От желчи мир изнемогает, планета печенью больна, говно
говном говно ругает, не вылезая из говна.
Безгрешность в чистом виде - шелуха, от жизненного смысла
холостая, ведь нравственность, не знавшая греха - всего лишь неудачливость
простая.
Решив служить - дверьми не хлопай, бранишь запой - тони в
трудах; нельзя одной и той же жопой сидеть на встречных поездах.
Если не во всем, то уж во многом не были, не знали, не
видали мы бы оправдались перед Богом; жалко, что Он спросит нас едва ли.

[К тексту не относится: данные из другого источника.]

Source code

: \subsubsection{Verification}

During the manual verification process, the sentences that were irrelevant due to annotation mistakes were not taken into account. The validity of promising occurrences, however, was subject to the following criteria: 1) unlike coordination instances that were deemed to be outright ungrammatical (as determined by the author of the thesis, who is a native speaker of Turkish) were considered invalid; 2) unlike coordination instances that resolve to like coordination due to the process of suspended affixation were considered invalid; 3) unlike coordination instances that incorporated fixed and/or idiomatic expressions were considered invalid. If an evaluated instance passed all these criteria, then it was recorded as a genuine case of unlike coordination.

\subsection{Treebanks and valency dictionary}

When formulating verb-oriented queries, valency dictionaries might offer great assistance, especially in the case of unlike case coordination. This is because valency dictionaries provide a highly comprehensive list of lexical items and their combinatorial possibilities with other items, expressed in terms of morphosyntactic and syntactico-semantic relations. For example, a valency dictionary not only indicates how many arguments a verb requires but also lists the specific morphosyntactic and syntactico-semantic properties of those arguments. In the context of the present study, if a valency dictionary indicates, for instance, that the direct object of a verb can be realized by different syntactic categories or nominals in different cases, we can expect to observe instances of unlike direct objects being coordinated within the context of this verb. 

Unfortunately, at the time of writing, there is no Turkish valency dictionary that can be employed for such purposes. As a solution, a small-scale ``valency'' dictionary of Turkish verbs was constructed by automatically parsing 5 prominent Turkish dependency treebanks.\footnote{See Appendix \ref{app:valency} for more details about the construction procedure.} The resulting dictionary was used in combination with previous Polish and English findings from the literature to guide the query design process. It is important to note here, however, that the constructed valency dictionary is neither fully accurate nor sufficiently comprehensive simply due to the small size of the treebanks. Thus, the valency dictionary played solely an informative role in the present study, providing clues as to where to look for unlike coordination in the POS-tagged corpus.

Мы сладко и гнусно живем среди бардака и парада, нас греет
холодным огнем трагический юмор распада.
Рождаясь только в юных, он меж ними скитается, скрываем и
любим; в России дух свободы анонимен и только потому неистребим.
Мне здесь любая боль знакома. Близка любовь. Понятна злость.
Да, здесь я раб. Но здесь я дома. А на свободе - чуждый гость. отвечу я.
И спросит Бог: - никем не ставший, зачем ты жил? Что смех
твой значит? - Я утешал рабов уставших, - И Бог заплачет.
Мне, Господь, неудобно просить, но, коль ясен Тебе человек,
помоги мне понять и простить моих близких, друзей и коллег.